* **Selected excerpt**
Start of Block

Most likely, when you select a video to watch on YouTube, related videos or ads will appear in your home page. Your customized reproduction lists in Spotify are also generated automatically with songs you like. You may think: “Damn! How do they know that?” And after googling how companies predict our preferences, you may find theories featuring alien machines that can see the future, or magical creatures that brainwash you at night. But the truth is that companies use a resource that comes from applied sciences.
Machine learning is an area within what’s known as Artificial Intelligence. In simple words, machine learning involves creating programs that are able to generalize behavior from input information in the form of examples. It’s a process that infers knowledge.
There are many algorithms we can use to train programs to generalize information and predict behaviors. We will focus on three of them.
This branch of machine learning is used when we want to obtain a prediction from data against which we can validate the result. The model is trained with known values, for greater chances of success. For example, we could feed the model with pictures of different aircrafts so that it can learn how they look like and determine whether an aircraft appears in a given image. Another example: if you have a database with information of the products purchased by customers of a supermarket, you can feed the model with the kind of things that one client has and hasn’t purchased, which helps predict if a certain customer will purchase a certain product. In addition, if you want to advertise a specific product, you can estimate how likely it is for people to actually wish the product, so you can know if it’s worth the cost to advertise it to them.
This branch of machine learning uses data that hasn’t been labeled, classified or categorized. It learns how to categorize by relating data, and then, it can discern if an input data belongs to a category it has previously inferred.
Often, you cannot tell how the classification will go nor what it means. They say that data scientists are sort of alchemists, like Edward Elric. “Similar” data are classified into the same category, based on a criterion defined by the person in charge of training the model, limited to his or her imagination. The results produced by those algorithms are often surprising. They can discover categories or show unknown relationships between data, and also show which data don’t belong to any category because they aren’t “similar” to any others —in general, uncategorized data are anomalous.

End of Block

* **Recorded information**
Start of Block

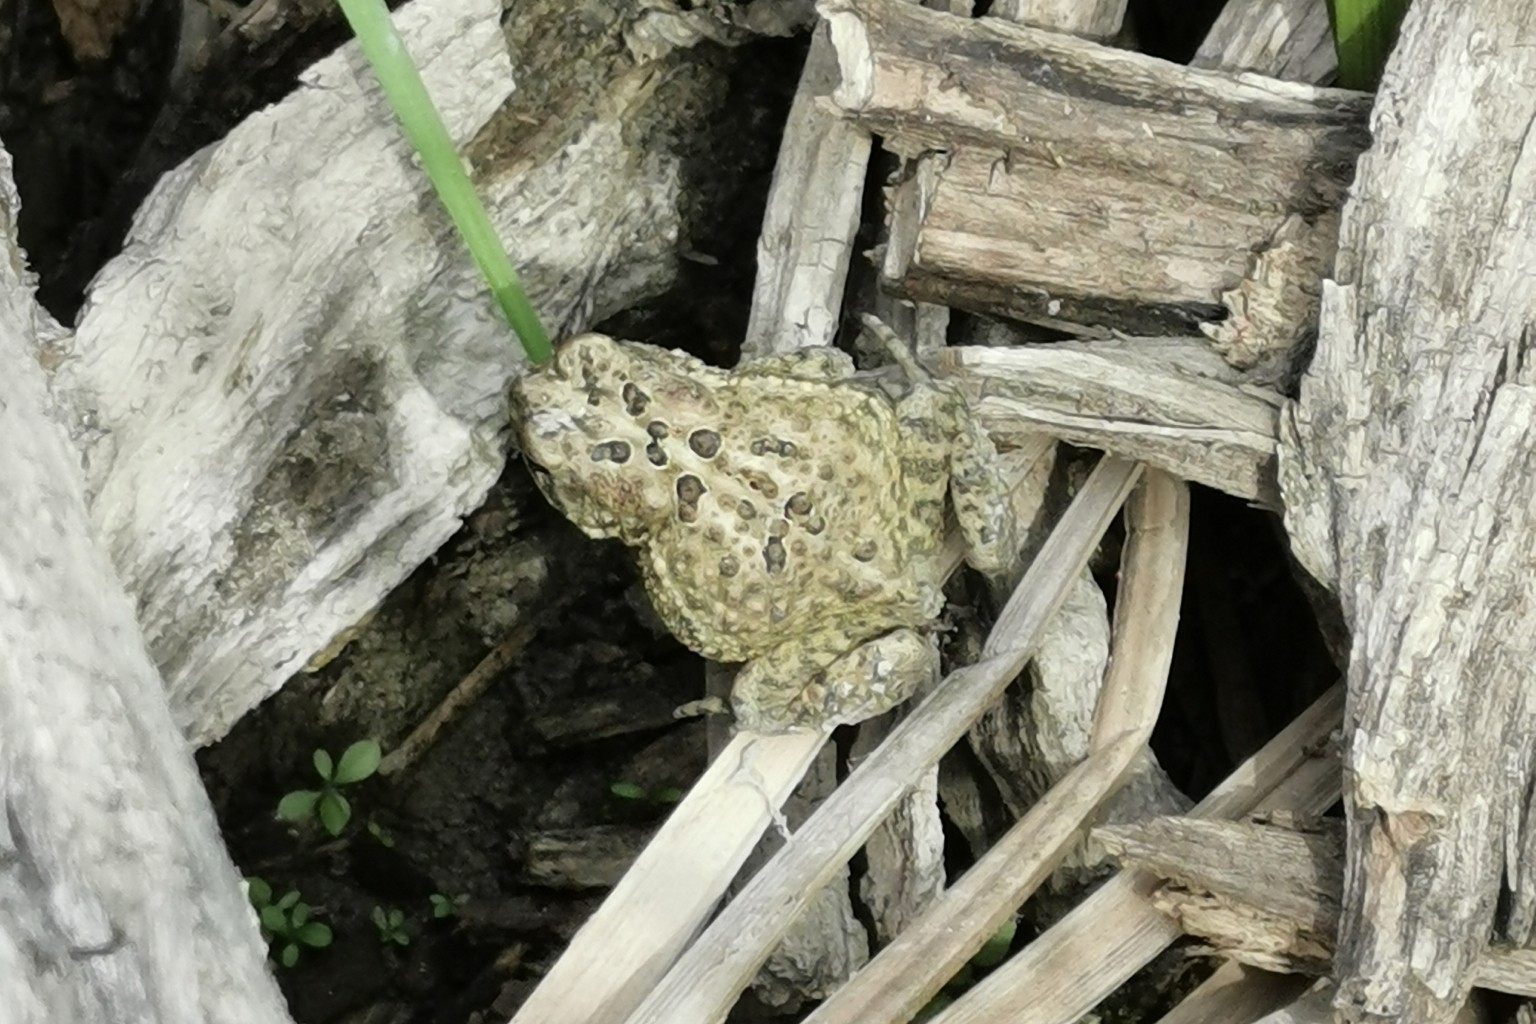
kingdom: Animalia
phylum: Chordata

End of Block

* **Questions on the material**
1. The paragraph of the machine learning article that begins "This branch of machine learning is used when we want to obtain a prediction" gives several concrete uses. List each one.
2. Write the next part of the machine learning article, starting after its final paragraph.
The listing is separate material and has no connection to the machine learning article.

* **Task answers**
1.
- Feeding the model pictures of different aircraft so it can tell whether an aircraft appears in a given image
- Using a supermarket's record of what a client has and hasn't purchased to predict whether a certain customer will buy a certain product
- Estimating how likely people are to want a specific product, to judge whether advertising it to them is worth the cost

2.
Unsupervised learning could be useful for training purchases made through a specific electronic payment. The categories found may be important or not (they can reveal types of expenditure and buyers) and may be useful or not for understanding customers. But unclassified data (since they are anomalous, unlike the others) are more interesting, because they can disclose illegal transactions, fraud, phishing, etc., and can tell the system to block the user or get in touch with him or her to prevent other fraudulent transactions.
This branch of machine learning is based on “trial and error”: the algorithm tries to deduce which is the best way to achieve a specific goal. It’s quite useful for automatic driving systems and even to complete videogames.
One of the disadvantages of reinforcement learning compared to supervised and unsupervised learning has to do with the ease of training, and besides, it’s not common to find problems where it’s strictly necessary to apply it, given that it learns from positive and negative stimuli, just like a pet does.
It could be useful, for example, to recommend songs or movies. The model learns the characteristics of different songs and movies and suggests a few to the user, who can then accept the recommendations or not. A new user could receive recommendations by a supervised learning model that generalizes for the majority.
Here is another, more visual example:
This model is mainly used in research because it’s expensive to train, since at its purest form, it must start from scratch, and achieving useful results can take a long time. In some cases, if combined with other types of machine learning, it can use some information as a starting point so that the learning curve is not as long and complex.
How Could I Use this in My Business?
You are the only one who can answer this question, but actually, there is a variety of possibilities and applications we haven’t imagined yet. The key is to understand that these are tools that can be implemented in virtually all areas of the business.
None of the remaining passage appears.